Saturday, 4 March 2017

F-35 Muncul Perdana di Pameran Dirgantara Australia


Perdana Menteri Australia, Malcolm Turnbull, resmi menyambut datangnya jet tempur canggih ‘Joint Strike Fighter’ (JSF) ke Australia, di saat studi baru yang didanai pemerintah memprediksi bahwa program kontroversial ini bisa menciptakan hingga 5.000 lapangan pekerjaan.

Setelah bertahun-tahun penundaan dan kontroversi, pesawat jet F-35 pertama Australia ini muncul pertama kali di hadapan publik dalam Pameran Dirgantara Avalon, tempat di mana para penggemar pesawat bisa melihat dari dekat jet tempur generasi kelima ini.

Dua pesawat JFS saat ini ditempatkan di lapangan udara Luke Air Force Base di Amerika Serikat, namun diterbangkan untuk pertama kalinya ke Australia oleh pilot Angkatan Udara Australia (RAAF) pada hari Senin (27/2/2017).
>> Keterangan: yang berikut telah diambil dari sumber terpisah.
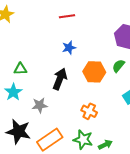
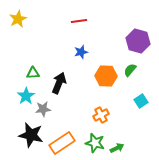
black arrow: (60, 79) -> (59, 83), moved
gray star: (40, 105) -> (43, 109), moved
orange cross: (89, 111) -> (101, 115), turned 35

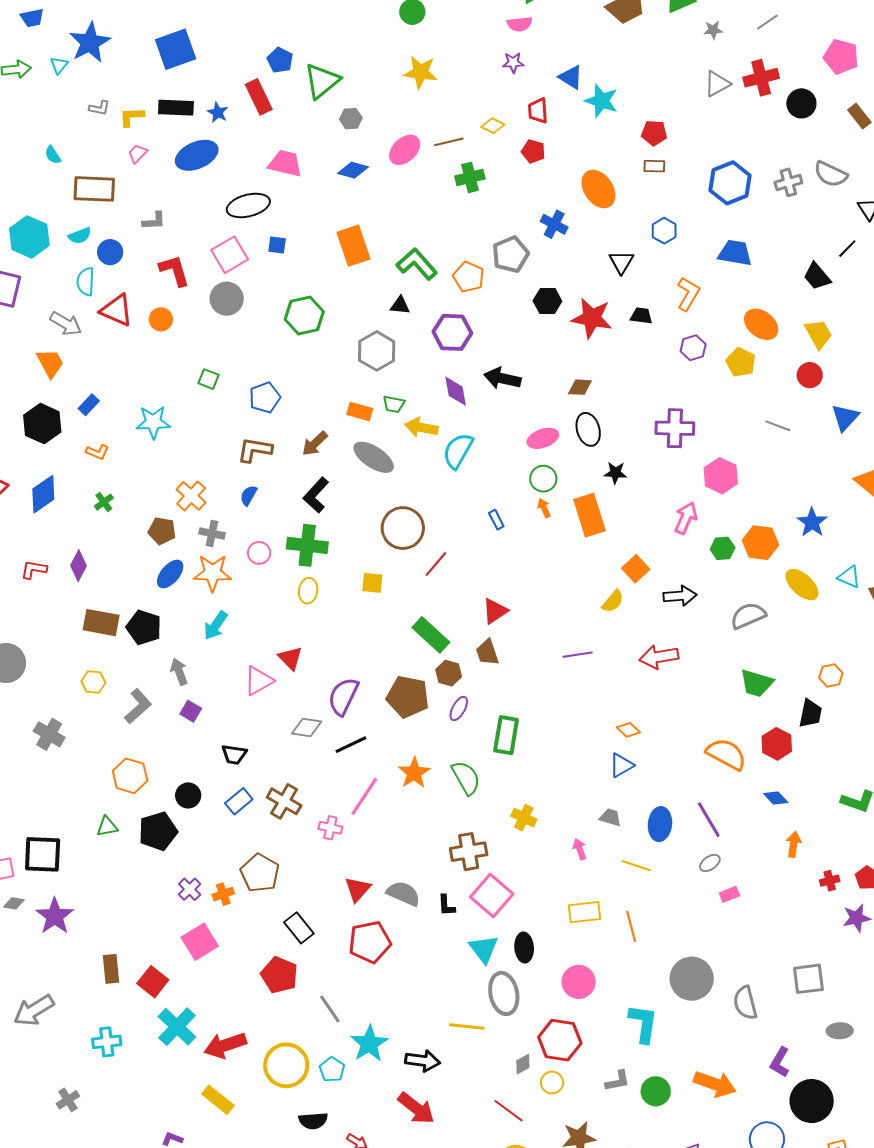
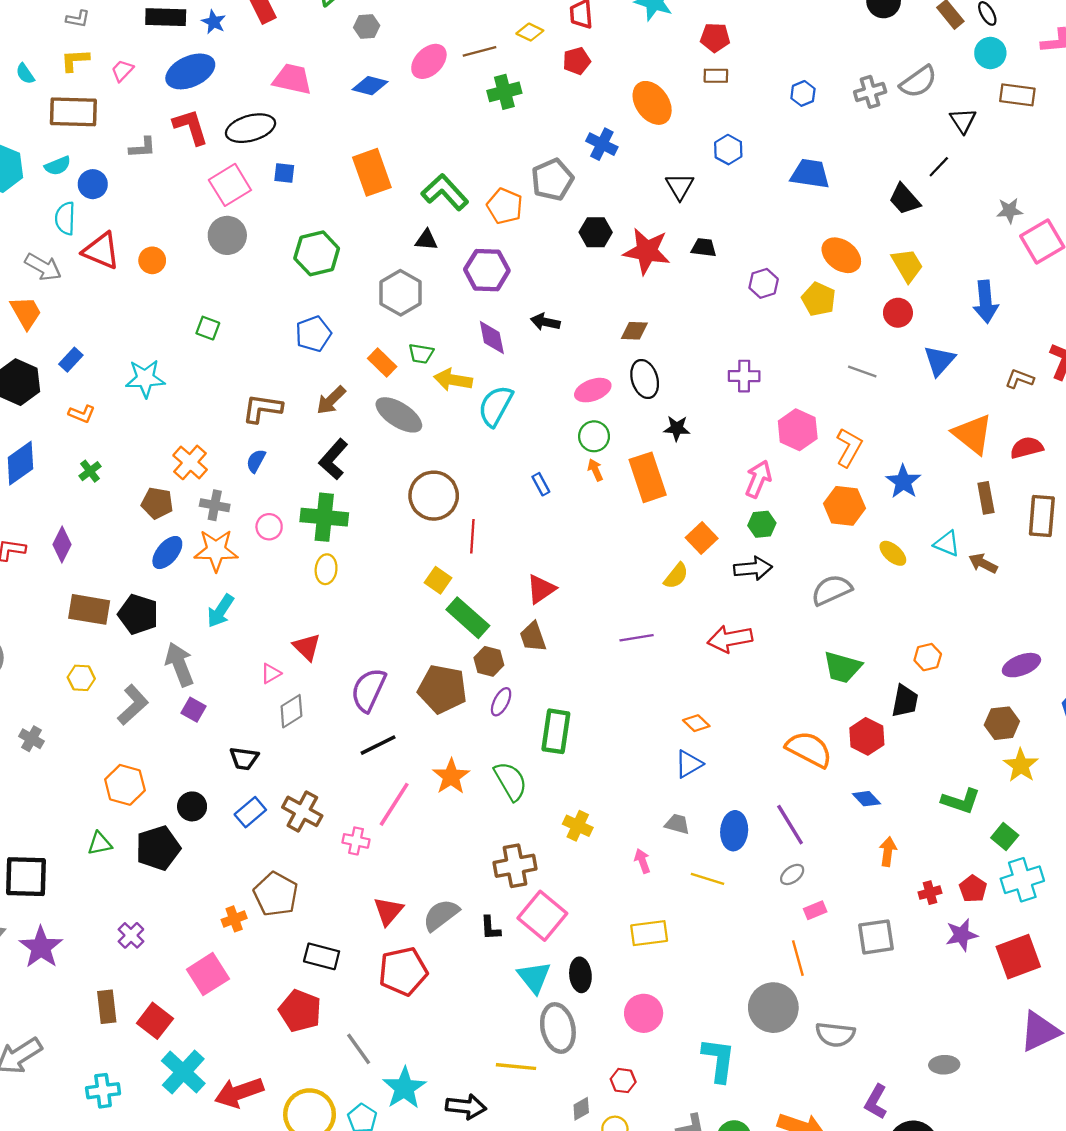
yellow L-shape: (132, 117) -> (75, 60), moved
red pentagon: (533, 151) -> (577, 61), turned -30
gray semicircle: (831, 174) -> (918, 82), turned -60
blue hexagon: (730, 183) -> (803, 93), size x0.5
red L-shape: (174, 271) -> (191, 127), moved
orange L-shape: (688, 294) -> (849, 447), moved
black arrow: (502, 378) -> (545, 322), size x0.7
blue pentagon: (265, 398) -> (313, 334), moved
orange rectangle: (360, 411) -> (382, 362), turned 30
purple cross: (675, 428) -> (744, 376), size x0.7
green hexagon: (723, 548) -> (762, 524), moved
red line: (436, 564) -> (472, 536), turned -36
yellow square: (372, 583) -> (438, 580), moved, turned 30
yellow ellipse: (802, 585) -> (893, 553), size x0.7
gray arrow: (179, 672) -> (179, 664), size x1.4
pink triangle: (259, 681) -> (271, 673), size x0.6
gray diamond: (307, 727) -> (291, 711), moved, turned -40
gray cross: (49, 734) -> (31, 739), size x0.7
purple cross: (190, 889) -> (131, 935), moved
gray semicircle: (403, 893) -> (441, 915), turned -60
orange line: (631, 926) -> (798, 958), moved
black rectangle: (299, 928) -> (322, 956), turned -36
gray square: (808, 979) -> (876, 937), moved
gray semicircle: (745, 1003) -> (835, 1034), turned -68
red hexagon: (560, 1040) -> (623, 1081), size x0.5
Kemunculan perdana mereka di Australia terjadi 15 tahun setelah Pemerintah Federal Australia pertama kali mengumumkan bahwa negaranya akan berpartisipasi dalam “pengembangan sistem dan tahap demonstrasi” dari program pesawat JFS Lockheed Martin yang dipimpin AS.

Pada hari Jumat (3/3/2017) pagi, sejumlah pejabat tinggi Australia termasuk PM Turnbull, Menteri Pertahanan Marise Payne, Menteri Industri Pertahanan Christopher Pyne dan CEO Lockheed Martin Marillyn Hewson terlibat dalam penyambutan jet F-35 di Australia.
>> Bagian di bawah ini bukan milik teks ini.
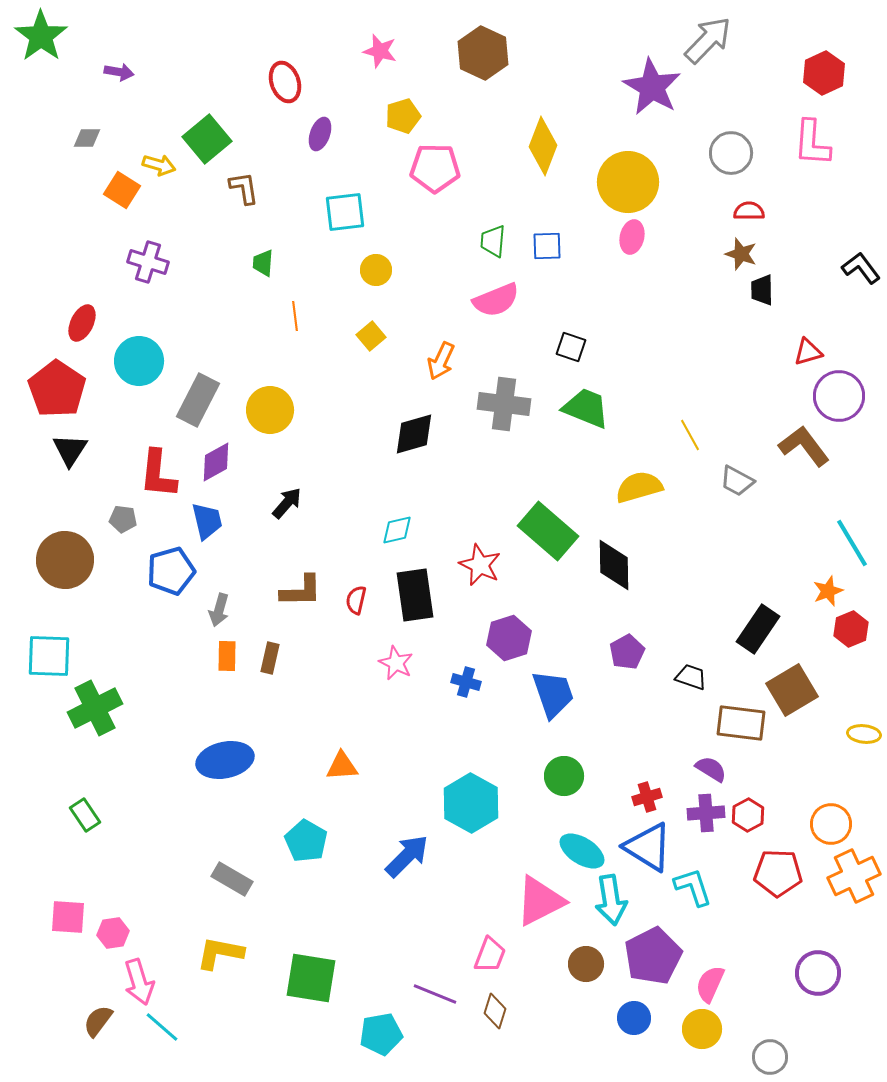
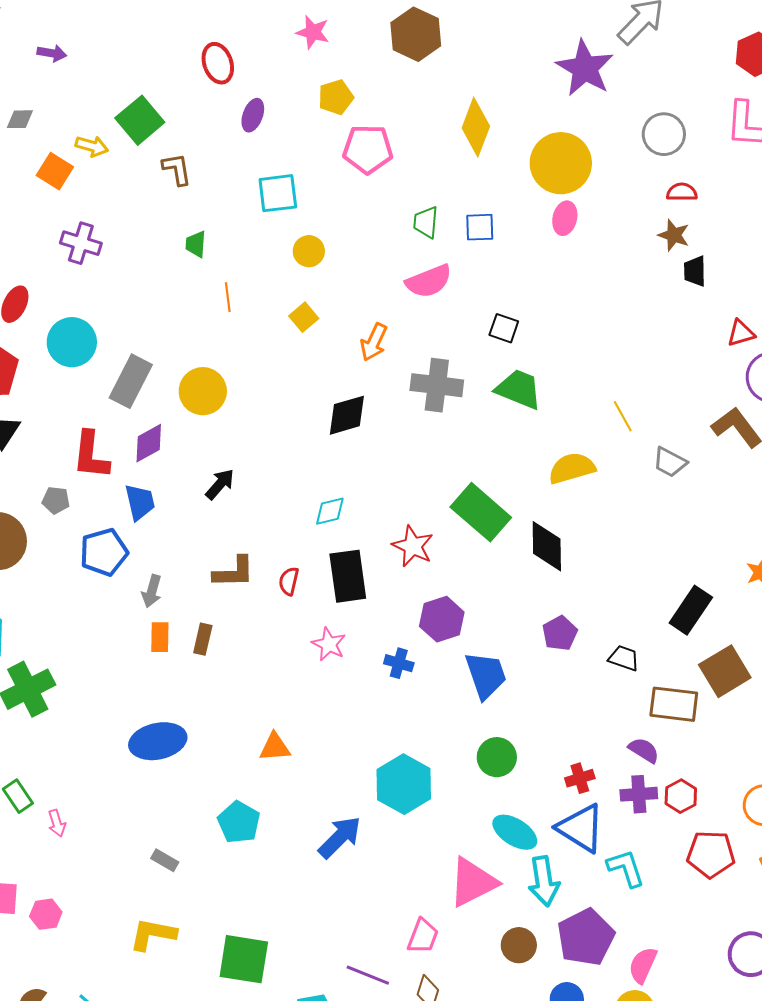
gray rectangle: (232, 879) -> (165, 860), size x0.7
pink arrow: (139, 982) -> (57, 823), moved, size x0.6

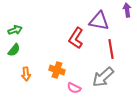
PM Turnbull memuji teknologi Pertahanan Australia yang digunakan untuk membuat pesawat JFS ini.

“Ini adalah contoh bagaimana rencana industri pertahanan kita tak hanya mengamankan Angkatan Udara dan Angkatan Darat serta Angkatan Laut kita dengan kemampuan yang mereka butuhkan untuk menjaga kita tetap aman di abad ke-21,” utara PM Turnbull.

“Tapi ini juga mendorong industri manufaktur yang maju, lapangan pekerjaan, dan teknologi canggih yang perlu dipastikan warga Australia agar anak-anak dan cucu-cucu kita memiliki peluang di masa mendatang,” lanjutnya.

F-35 MAMPU JALANKAN MISI YANG DULU DI LUAR JANGKAUAN

Menteri Pertahanan Australia, Marise Payne, mengatakan, jet F-35 adalah sebuah “revolusi” bagi RAAF.

“Pesawat jet ini akan memberi angkatan udara dengan kemampuan untuk menjalankan misi pertempuran udara yang sebelumnya di luar jangkauan kita. Bahkan, tak terlalu lama, yang sebelumnya di luar imajinasi kita,” kata Menteri Payne.

“Jet F-35 ini punya kemampuan siluman, yang benar-benar dari awal. Tangki bahan bakar, senjata dan sensornya berada di dalam pesawat,” imbuhnya.

Menteri Payne menambahkan, “Mereka bisa berbagi informasi dengan pesawat lain, termasuk Angkatan Darat, Angkatan Laut dan orang-orang dari sekutu kami dan mitra koalisi.”

Firma akuntan PricewaterhouseCoopers telah meneliti dampak ekonomi dari produksi dan program pemeliharaan jet ini dan memprediksi, jumlah pekerjaan yang dihasilkan akan berlipat ganda menjadi 5.000 pada tahun 2023.

Pemerintah Australia sedang bersiap untuk menghabiskan $ 17 miliar (atau setara Rp 170 triliun) untuk 72 pesawat F-35, dengan pengiriman gelombang pertama ke Australia diperkirakan berjalan pada tahun 2018 dan mulai dioperasikan pada tahun 2020.

Pekan ini, kepala program JSF pimpinan AS, yakni Letnan Jenderal Chris Bogdan, mengatakan, Australia akhirnya bisa berharap untuk membayar tiap unit F-35 di bawah $ 106 juta (atau setara Rp1,06 triliun) mengingat biaya produksi pesawat ini terus menurun.